• [Task input]
════════

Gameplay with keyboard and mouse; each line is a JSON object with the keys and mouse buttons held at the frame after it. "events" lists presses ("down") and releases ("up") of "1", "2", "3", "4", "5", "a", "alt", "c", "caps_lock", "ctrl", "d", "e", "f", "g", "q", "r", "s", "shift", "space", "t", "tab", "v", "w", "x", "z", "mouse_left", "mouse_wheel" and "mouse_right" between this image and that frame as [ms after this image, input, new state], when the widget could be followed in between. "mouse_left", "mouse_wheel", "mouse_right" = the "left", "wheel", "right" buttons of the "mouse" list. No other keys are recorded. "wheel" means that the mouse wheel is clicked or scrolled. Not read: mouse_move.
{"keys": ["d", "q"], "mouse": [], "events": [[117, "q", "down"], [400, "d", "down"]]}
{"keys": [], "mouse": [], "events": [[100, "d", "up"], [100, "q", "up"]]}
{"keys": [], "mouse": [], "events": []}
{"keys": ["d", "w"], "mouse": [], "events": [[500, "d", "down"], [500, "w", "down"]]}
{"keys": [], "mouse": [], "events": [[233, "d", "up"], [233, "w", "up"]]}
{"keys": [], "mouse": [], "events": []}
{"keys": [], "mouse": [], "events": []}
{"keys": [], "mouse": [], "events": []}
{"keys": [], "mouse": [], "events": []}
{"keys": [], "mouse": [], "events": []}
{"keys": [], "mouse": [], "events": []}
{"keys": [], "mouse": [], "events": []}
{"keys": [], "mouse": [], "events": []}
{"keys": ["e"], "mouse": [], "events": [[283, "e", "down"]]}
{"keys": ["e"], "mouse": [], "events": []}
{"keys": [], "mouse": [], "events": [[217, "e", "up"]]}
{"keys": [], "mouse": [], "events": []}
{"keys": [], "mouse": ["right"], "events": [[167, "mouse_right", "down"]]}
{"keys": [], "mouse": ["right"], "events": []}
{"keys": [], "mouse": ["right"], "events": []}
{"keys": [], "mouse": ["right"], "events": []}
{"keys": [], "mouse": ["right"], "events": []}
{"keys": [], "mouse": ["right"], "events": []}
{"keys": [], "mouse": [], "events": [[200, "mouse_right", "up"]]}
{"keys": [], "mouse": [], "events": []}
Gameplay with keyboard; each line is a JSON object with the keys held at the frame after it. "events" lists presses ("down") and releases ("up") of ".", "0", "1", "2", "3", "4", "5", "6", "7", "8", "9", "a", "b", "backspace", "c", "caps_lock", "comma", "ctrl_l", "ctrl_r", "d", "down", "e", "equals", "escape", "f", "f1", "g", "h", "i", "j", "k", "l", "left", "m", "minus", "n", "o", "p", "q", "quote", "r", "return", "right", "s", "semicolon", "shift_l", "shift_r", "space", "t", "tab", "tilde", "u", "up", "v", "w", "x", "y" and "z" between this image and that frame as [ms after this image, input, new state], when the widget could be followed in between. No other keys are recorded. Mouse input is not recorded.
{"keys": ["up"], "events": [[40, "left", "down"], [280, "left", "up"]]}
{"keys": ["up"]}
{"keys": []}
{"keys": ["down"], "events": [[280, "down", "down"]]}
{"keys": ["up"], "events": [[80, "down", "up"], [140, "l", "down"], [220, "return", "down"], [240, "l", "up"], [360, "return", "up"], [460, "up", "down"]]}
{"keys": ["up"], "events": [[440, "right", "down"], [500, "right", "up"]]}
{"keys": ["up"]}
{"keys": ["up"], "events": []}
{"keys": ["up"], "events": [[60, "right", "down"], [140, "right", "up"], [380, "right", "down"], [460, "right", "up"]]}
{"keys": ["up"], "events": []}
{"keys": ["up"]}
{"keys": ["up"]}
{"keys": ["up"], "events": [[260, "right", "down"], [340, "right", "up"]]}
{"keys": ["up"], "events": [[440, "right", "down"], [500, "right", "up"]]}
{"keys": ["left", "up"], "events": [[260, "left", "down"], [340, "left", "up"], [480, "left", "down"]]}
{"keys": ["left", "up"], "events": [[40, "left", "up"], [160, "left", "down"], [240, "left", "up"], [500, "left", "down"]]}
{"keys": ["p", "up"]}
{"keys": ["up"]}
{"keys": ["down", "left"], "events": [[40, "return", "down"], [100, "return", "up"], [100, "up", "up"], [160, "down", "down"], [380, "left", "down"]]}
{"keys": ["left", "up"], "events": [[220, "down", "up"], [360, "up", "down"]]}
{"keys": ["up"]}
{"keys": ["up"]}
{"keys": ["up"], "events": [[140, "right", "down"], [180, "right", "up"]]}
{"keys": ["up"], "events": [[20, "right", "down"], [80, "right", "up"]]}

════════

• [Try it]
Every entry must be retyped in full, exactly as given.

• [Reply to the exercise]
Gameplay with keyboard and mouse; each line is a JSON object with the keys and mouse buttons held at the frame after it. "events" lists presses ("down") and releases ("up") of "1", "2", "3", "4", "5", "a", "alt", "c", "caps_lock", "ctrl", "d", "e", "f", "g", "q", "r", "s", "shift", "space", "t", "tab", "v", "w", "x", "z", "mouse_left", "mouse_wheel" and "mouse_right" between this image and that frame as [ms after this image, input, new state], when the widget could be followed in between. "mouse_left", "mouse_wheel", "mouse_right" = the "left", "wheel", "right" buttons of the "mouse" list. No other keys are recorded. "wheel" means that the mouse wheel is clicked or scrolled. Not read: mouse_move.
{"keys": ["d", "q"], "mouse": [], "events": [[117, "q", "down"], [400, "d", "down"]]}
{"keys": [], "mouse": [], "events": [[100, "d", "up"], [100, "q", "up"]]}
{"keys": [], "mouse": [], "events": []}
{"keys": ["d", "w"], "mouse": [], "events": [[500, "d", "down"], [500, "w", "down"]]}
{"keys": [], "mouse": [], "events": [[233, "d", "up"], [233, "w", "up"]]}
{"keys": [], "mouse": [], "events": []}
{"keys": [], "mouse": [], "events": []}
{"keys": [], "mouse": [], "events": []}
{"keys": [], "mouse": [], "events": []}
{"keys": [], "mouse": [], "events": []}
{"keys": [], "mouse": [], "events": []}
{"keys": [], "mouse": [], "events": []}
{"keys": [], "mouse": [], "events": []}
{"keys": ["e"], "mouse": [], "events": [[283, "e", "down"]]}
{"keys": ["e"], "mouse": [], "events": []}
{"keys": [], "mouse": [], "events": [[217, "e", "up"]]}
{"keys": [], "mouse": [], "events": []}
{"keys": [], "mouse": ["right"], "events": [[167, "mouse_right", "down"]]}
{"keys": [], "mouse": ["right"], "events": []}
{"keys": [], "mouse": ["right"], "events": []}
{"keys": [], "mouse": ["right"], "events": []}
{"keys": [], "mouse": ["right"], "events": []}
{"keys": [], "mouse": ["right"], "events": []}
{"keys": [], "mouse": [], "events": [[200, "mouse_right", "up"]]}
{"keys": [], "mouse": [], "events": []}
Gameplay with keyboard; each line is a JSON object with the keys held at the frame after it. "events" lists presses ("down") and releases ("up") of ".", "0", "1", "2", "3", "4", "5", "6", "7", "8", "9", "a", "b", "backspace", "c", "caps_lock", "comma", "ctrl_l", "ctrl_r", "d", "down", "e", "equals", "escape", "f", "f1", "g", "h", "i", "j", "k", "l", "left", "m", "minus", "n", "o", "p", "q", "quote", "r", "return", "right", "s", "semicolon", "shift_l", "shift_r", "space", "t", "tab", "tilde", "u", "up", "v", "w", "x", "y" and "z" between this image and that frame as [ms after this image, input, new state], when the widget could be followed in between. No other keys are recorded. Mouse input is not recorded.
{"keys": ["up"], "events": [[40, "left", "down"], [280, "left", "up"]]}
{"keys": ["up"]}
{"keys": []}
{"keys": ["down"], "events": [[280, "down", "down"]]}
{"keys": ["up"], "events": [[80, "down", "up"], [140, "l", "down"], [220, "return", "down"], [240, "l", "up"], [360, "return", "up"], [460, "up", "down"]]}
{"keys": ["up"], "events": [[440, "right", "down"], [500, "right", "up"]]}
{"keys": ["up"]}
{"keys": ["up"], "events": []}
{"keys": ["up"], "events": [[60, "right", "down"], [140, "right", "up"], [380, "right", "down"], [460, "right", "up"]]}
{"keys": ["up"], "events": []}
{"keys": ["up"]}
{"keys": ["up"]}
{"keys": ["up"], "events": [[260, "right", "down"], [340, "right", "up"]]}
{"keys": ["up"], "events": [[440, "right", "down"], [500, "right", "up"]]}
{"keys": ["left", "up"], "events": [[260, "left", "down"], [340, "left", "up"], [480, "left", "down"]]}
{"keys": ["left", "up"], "events": [[40, "left", "up"], [160, "left", "down"], [240, "left", "up"], [500, "left", "down"]]}
{"keys": ["p", "up"]}
{"keys": ["up"]}
{"keys": ["down", "left"], "events": [[40, "return", "down"], [100, "return", "up"], [100, "up", "up"], [160, "down", "down"], [380, "left", "down"]]}
{"keys": ["left", "up"], "events": [[220, "down", "up"], [360, "up", "down"]]}
{"keys": ["up"]}
{"keys": ["up"]}
{"keys": ["up"], "events": [[140, "right", "down"], [180, "right", "up"]]}
{"keys": ["up"], "events": [[20, "right", "down"], [80, "right", "up"]]}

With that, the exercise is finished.